In an ongoing fraud ring, in which a credit hire and claims management company is targeting foreign drivers, it is obvious that those driving and enabling these claims do not really believe insurers and/or the insured will fully support an investigation or provide evidence. Foreign insurers are, however, as willing to fight fraud as we are.
Emboldened by assumption, claimants often litigate but, in doing so, fail to understand properly the fundamentals of the sixth Motor Directive resulting in incorrectly issued claims.
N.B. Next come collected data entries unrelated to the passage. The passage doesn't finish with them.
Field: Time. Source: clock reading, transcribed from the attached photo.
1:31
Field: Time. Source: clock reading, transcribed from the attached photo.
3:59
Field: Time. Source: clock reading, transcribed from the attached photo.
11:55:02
If fraud is an attack on weak process then taking a technical point allows us, in the face of fraud, to make the processing of this claim a little tougher for the fraudster.
An alleged collision
In April 2016 an accident that was never reported to insurers is said to have occurred. The circumstances reported by the CMC on presenting the claim were unremarkable and liability would obviously attach to the foreign insured. However, on further examination the following issues were identified:
– No report of the accident prior to the claim being presented.
– Multiple areas of damage to the claimant’s vehicle which failed to fit the alleged circumstances.
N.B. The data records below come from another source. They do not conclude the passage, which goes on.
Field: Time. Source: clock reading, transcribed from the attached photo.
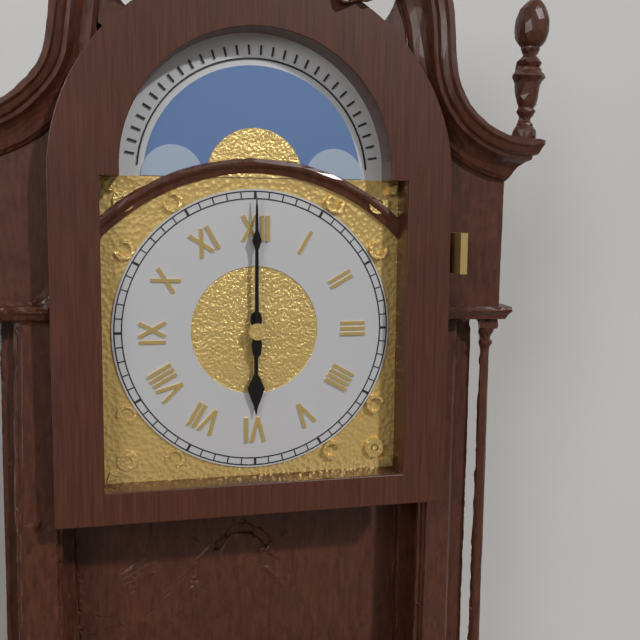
6:00
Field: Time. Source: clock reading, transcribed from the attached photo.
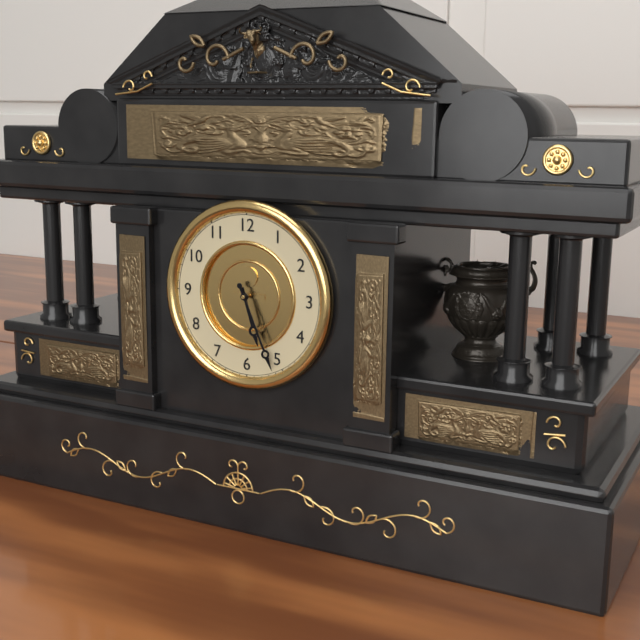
5:26
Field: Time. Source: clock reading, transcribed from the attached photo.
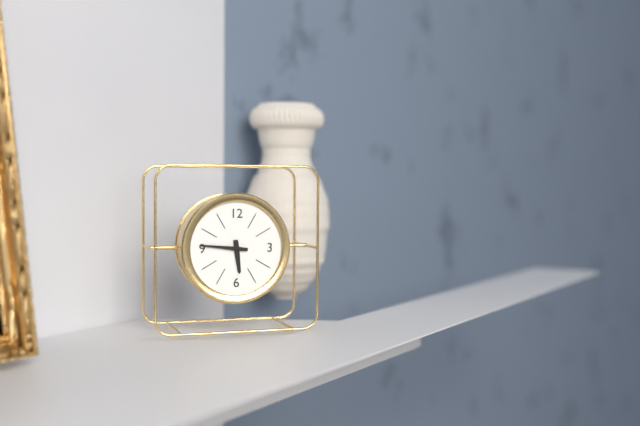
5:46
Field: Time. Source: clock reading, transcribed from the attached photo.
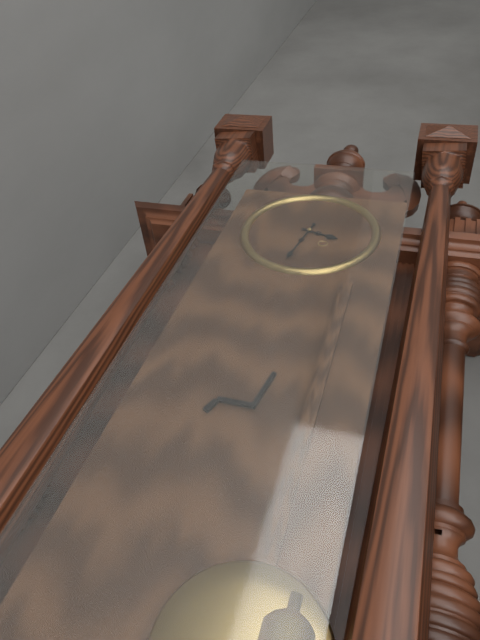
3:32
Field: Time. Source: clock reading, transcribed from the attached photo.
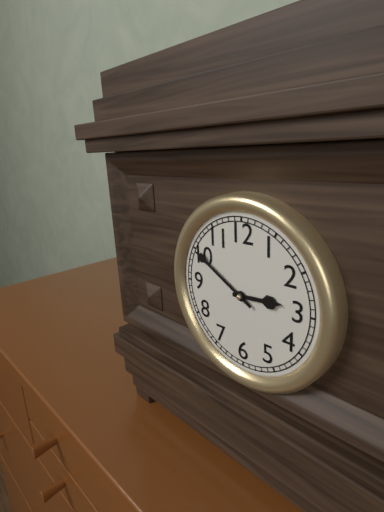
2:50
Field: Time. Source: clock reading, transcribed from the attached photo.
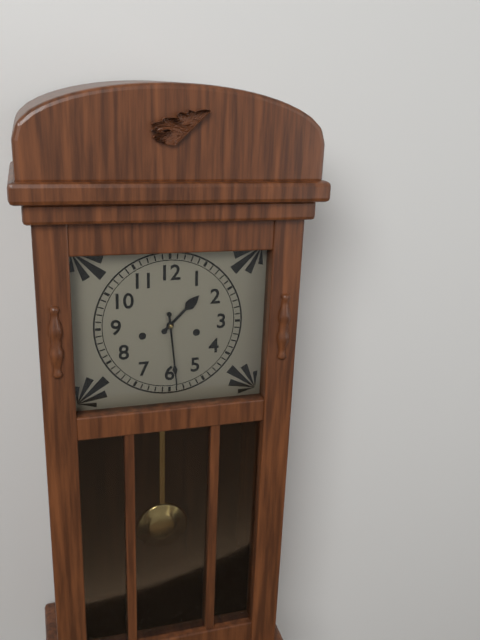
1:29
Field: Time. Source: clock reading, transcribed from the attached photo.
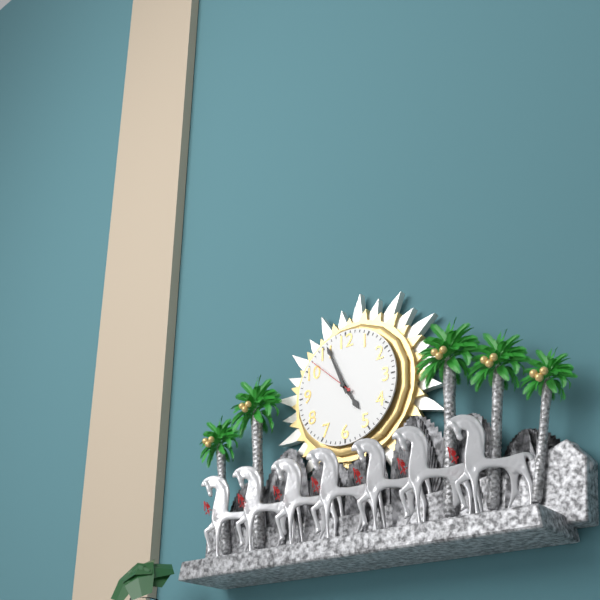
4:56
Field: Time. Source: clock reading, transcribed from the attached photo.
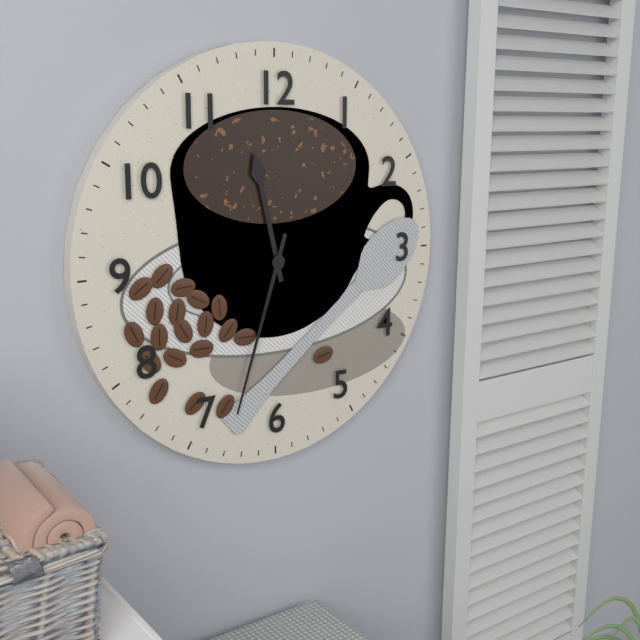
11:33
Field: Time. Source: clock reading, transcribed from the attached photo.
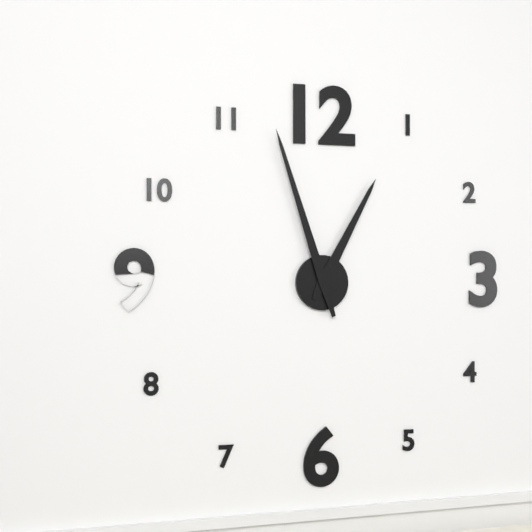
12:57
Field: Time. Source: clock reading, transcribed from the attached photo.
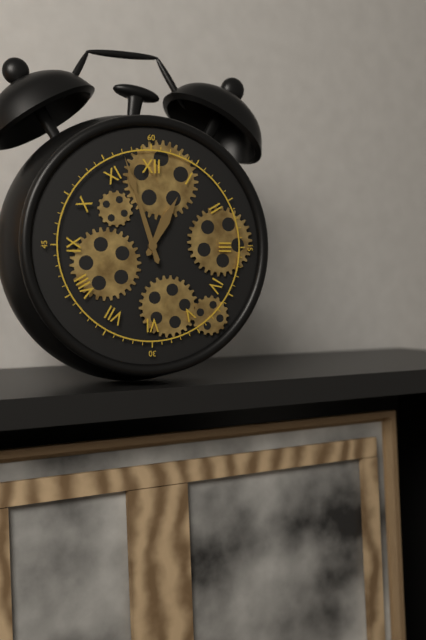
12:57
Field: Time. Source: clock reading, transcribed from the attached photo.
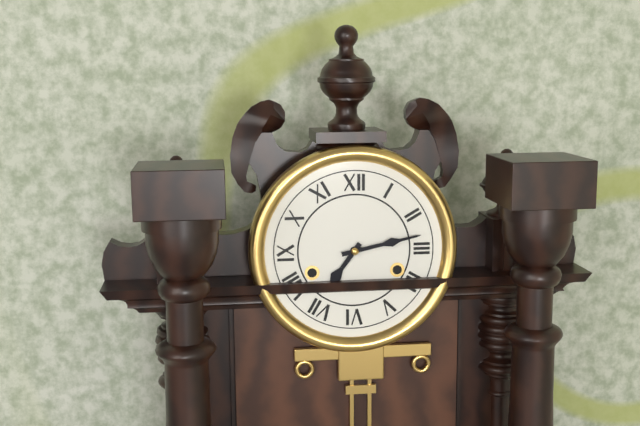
7:13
– Discrepancies in various documents disclosed by the CMC in respect to a number of alleged losses.
– Over-valued repair costs.
– Failure to disclose information relating to an (alleged) ongoing hire.
– CHO did not own hire vehicle.
– Inconsistent accounts as to the identity of the defendant.
– Signature discrepancies.
– And other issues that cannot be disclosed that are relevant to other ongoing investigations.
The claimant issued proceedings which were technically deficient and issued in the wrong jurisdiction, which was challenged along with an application to strike out the claim (as the claim offered no reasonable grounds).
The application was successful and costs awarded in the defendants favour pursuant to CPR 44.15. A cross-application was refused. This provided a cost effective and early resolution to the client, saving nearly £40,000.
Using all available tools
Fighting fraud does not need to be a showdown. We always look at ways we can block routes off and make the claims process less hospitable in these types of claim. Insurers don’t take points for the sake of it. In genuine cases early resolution is desirable. Working with insurers to identify those genuine cases is as important as identifying those to be fought.
In acting for foreign insurers we will always pay close attention for technical and procedural mechanisms to make fraud more difficult to execute. A technical knockout is still a knockout.